"We are foolish and sentimental and melodramatic at twenty-five, but if we weren't perhaps we should be less wise at fifty."

"Now drink, my friend. Don't let the nonsense I talk interfere with you."

He waved his thin hand towards the bottle, and the skipper finished what remained in his glass.

"You ain't drinking nothin," he said, reaching for the whisky.

"I am of a sober habit," smiled the Swede. "I intoxicate myself in ways which I fancy are more subtle. But perhaps that is only vanity. Anyhow, the effects are more lasting and the results less deleterious."

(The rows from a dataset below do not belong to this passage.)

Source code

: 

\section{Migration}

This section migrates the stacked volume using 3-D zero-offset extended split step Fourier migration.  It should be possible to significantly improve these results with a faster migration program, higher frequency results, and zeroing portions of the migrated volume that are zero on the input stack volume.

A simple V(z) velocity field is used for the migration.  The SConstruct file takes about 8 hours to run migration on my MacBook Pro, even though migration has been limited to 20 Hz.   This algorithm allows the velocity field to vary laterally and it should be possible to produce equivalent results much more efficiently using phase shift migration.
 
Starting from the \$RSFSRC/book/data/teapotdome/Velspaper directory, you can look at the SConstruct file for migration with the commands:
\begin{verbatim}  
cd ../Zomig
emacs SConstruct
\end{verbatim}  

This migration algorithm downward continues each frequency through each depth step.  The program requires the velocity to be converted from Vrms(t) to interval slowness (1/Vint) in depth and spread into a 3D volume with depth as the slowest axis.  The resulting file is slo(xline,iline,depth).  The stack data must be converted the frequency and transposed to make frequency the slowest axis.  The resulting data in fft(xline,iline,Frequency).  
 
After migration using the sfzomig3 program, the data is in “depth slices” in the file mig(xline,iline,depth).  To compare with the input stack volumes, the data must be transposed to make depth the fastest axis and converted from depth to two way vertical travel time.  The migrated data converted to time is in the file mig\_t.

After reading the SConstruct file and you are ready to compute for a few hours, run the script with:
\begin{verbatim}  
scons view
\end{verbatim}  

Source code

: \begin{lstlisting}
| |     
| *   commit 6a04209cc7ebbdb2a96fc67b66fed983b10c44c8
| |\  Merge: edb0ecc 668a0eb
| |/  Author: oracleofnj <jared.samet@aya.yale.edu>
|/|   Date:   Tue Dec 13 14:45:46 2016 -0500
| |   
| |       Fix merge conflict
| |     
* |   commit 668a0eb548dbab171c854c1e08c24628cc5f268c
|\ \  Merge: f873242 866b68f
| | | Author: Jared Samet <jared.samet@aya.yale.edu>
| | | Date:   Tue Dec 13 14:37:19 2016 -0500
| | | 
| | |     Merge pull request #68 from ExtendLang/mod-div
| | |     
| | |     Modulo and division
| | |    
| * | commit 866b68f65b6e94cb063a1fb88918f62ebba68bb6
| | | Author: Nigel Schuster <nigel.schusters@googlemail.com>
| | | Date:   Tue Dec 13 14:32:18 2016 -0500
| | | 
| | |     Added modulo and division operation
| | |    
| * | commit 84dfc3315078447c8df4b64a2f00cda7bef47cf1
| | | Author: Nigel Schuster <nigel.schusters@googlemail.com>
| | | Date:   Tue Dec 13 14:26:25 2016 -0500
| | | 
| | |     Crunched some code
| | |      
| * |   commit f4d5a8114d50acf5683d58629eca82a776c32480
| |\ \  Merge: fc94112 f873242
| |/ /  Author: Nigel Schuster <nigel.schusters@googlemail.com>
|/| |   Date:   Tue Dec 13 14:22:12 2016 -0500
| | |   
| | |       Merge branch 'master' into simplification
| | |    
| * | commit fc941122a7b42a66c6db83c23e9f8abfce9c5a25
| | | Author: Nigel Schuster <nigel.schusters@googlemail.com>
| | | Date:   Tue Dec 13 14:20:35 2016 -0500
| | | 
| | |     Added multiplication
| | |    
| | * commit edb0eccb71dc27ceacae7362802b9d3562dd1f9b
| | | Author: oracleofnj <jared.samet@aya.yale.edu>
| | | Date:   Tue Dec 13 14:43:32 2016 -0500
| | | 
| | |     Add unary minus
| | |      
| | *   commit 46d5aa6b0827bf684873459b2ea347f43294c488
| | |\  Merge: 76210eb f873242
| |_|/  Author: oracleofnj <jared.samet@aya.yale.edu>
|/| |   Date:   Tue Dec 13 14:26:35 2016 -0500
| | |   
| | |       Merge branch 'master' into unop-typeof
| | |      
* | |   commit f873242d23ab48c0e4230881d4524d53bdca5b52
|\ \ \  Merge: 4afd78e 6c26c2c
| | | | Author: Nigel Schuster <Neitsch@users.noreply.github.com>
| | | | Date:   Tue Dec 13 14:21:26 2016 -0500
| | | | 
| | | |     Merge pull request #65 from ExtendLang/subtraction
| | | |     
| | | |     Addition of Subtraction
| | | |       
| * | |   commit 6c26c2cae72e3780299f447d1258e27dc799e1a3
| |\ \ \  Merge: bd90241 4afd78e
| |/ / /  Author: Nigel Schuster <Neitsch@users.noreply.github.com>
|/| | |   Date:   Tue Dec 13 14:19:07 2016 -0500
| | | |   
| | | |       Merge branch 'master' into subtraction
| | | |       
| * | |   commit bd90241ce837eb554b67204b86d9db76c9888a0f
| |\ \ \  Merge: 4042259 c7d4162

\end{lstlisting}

"They say there's a deal of cocaine taken in the States now," said the captain.

Neilson chuckled.

"But I do not see a white man often," he continued, "and for once I don't think a drop of whisky can do me any harm."

He poured himself out a little, added some soda, and took a sip.

"And presently I found out why the spot had such an unearthly loveliness. Here love had tarried for a moment like a migrant bird that happens on a ship in mid-ocean and for a little while folds its tired wings. The fragrance of a beautiful passion hovered over it like the fragrance of hawthorn in May in the meadows of my home. It seems to me that the places where men have loved or suffered keep about them always some faint aroma of something that has not wholly died. It is as though they had acquired a spiritual significance which mysteriously affects those who pass. I wish I could make myself clear." He smiled a little. "Though I cannot imagine that if I did you would understand."